**Brano fornito**
····················
Giornata pesantissima per Luca Zaia, il governatore leghista del Veneto che aveva deciso di accelerare sul suicidio assistito ed è stato costretto a frenare dalla sua stessa maggioranza, peraltro spaccata. Il Consiglio regionale ha infatti bocciato la legge sul suicidio assistito fortemente voluta dal governatore: un testo di iniziativa popolare elaborato dall’Associazione Luca Coscioni e sostenuto da 9.072 firme (non moltissime ma sufficienti per chiederne la calendarizzazione) analogo a quello presentato in altre Regioni, ma che il Doge veneto ha deciso di sponsorizzare prima degli altri contro la volontà del suo stesso partito. La legge prevedeva che le aziende sanitarie dovessero rispondere in tempi brevi (20 giorni) alla richiesta di valutare l’esistenza dei requisiti fissati dalla Corte costituzionale per ottenere il suicidio medicalmente assistito. Nel caso in cui l’istanza fosse stata accolta, la sanità pubblica avrebbe fornito al paziente il farmaco letale e la strumentazione per assumerlo.
Il dibattito in Consiglio regionale si è trascinato l’intera giornata: la seduta si è aperta alle 10:30 e si è andati avanti fino alle 18:30 circa, quando è arrivato il momento di votare. Per l’approvazione del provvedimento servivano 26 voti: ne sono arrivati 25 favorevoli all’articolo 1 e altrettanti per l’articolo 2. A quel punto è stato inevitabile rinviare in Commissione sanità il testo, dal momento che senza i primi due articoli la legge non stava più in piedi. Ora probabilmente il fascicolo finirà in un cassetto fino alla prossima legislatura.
····················
**Voci riportate**

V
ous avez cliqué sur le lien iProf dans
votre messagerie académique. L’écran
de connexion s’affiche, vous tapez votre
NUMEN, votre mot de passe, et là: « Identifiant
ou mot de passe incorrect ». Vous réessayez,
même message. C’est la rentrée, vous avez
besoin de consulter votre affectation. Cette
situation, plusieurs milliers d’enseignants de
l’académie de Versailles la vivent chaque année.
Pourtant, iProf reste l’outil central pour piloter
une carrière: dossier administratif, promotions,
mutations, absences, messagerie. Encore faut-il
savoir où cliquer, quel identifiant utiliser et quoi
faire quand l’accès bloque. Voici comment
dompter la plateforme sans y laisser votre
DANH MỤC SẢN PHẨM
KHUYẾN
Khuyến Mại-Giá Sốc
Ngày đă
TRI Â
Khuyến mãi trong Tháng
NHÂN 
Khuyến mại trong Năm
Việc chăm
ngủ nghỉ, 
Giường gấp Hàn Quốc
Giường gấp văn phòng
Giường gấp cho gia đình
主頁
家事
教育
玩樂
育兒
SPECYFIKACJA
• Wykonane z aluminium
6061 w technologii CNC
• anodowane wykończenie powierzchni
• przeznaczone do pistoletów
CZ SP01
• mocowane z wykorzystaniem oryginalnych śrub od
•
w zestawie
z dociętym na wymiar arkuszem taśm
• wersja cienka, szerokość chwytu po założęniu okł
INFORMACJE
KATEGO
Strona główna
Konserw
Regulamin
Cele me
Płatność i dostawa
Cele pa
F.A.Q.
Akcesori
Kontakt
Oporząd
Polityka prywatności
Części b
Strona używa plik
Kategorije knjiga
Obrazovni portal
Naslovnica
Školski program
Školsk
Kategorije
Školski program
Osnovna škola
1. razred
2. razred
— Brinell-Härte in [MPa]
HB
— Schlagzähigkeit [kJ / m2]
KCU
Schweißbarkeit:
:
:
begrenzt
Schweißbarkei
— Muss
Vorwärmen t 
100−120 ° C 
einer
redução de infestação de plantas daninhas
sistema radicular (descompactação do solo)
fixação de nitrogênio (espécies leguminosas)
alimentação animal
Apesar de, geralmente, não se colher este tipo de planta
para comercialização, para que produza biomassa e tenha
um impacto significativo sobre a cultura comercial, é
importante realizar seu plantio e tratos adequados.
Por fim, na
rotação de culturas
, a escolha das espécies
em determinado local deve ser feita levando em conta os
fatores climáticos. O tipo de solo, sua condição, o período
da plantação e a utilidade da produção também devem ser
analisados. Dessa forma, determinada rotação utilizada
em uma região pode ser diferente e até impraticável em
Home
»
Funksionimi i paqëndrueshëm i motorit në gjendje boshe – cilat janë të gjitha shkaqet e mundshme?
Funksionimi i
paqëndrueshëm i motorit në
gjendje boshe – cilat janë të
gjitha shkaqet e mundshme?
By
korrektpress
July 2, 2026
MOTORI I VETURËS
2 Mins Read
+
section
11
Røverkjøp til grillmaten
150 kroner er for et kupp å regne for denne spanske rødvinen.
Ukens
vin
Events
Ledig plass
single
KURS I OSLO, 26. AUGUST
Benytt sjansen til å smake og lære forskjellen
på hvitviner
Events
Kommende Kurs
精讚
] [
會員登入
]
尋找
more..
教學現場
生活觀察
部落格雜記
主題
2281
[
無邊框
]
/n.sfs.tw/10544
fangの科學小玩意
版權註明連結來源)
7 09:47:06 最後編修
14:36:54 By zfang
····················
**Compiti ed esercizi**
(A) Nel brano sulla legge veneta sul suicidio assistito, quanti voti servivano per approvare il provvedimento?
(B) Prosegui il brano sulla bocciatura della legge veneta sul suicidio assistito dal punto in cui si ferma.
Le voci sono materiale a parte, distinto dal brano.

**Risultati per compito**
(A) Servivano 26 voti.

(B)
Per tutto il giorno nei corridoi di Palazzo Ferro Fini, sede del Consiglio regionale veneto, è andata in scena la caccia al voto, con i leghisti della lista Zaia che tentavano di convincere i colleghi “ufficiali” di Salvini, e viceversa. Netto invece il no di Forza Italia e Fratelli d’Italia. Gli stessi mal di pancia hanno lacerato l’opposizione: il Pd era formalmente schierato per il sì, ma anche il centrosinistra ha avuto i suoi franchi tiratori. Clamoroso il passo di lato di Anna Maria Bigon, candidata governatrice del Pd alle ultime regionali, che si è astenuta secondo coscienza, contro le direttive del partito. Ma non è stata la sola. I leghisti invece si sono divisi a metà tra fedeli a Zaia e a Salvini.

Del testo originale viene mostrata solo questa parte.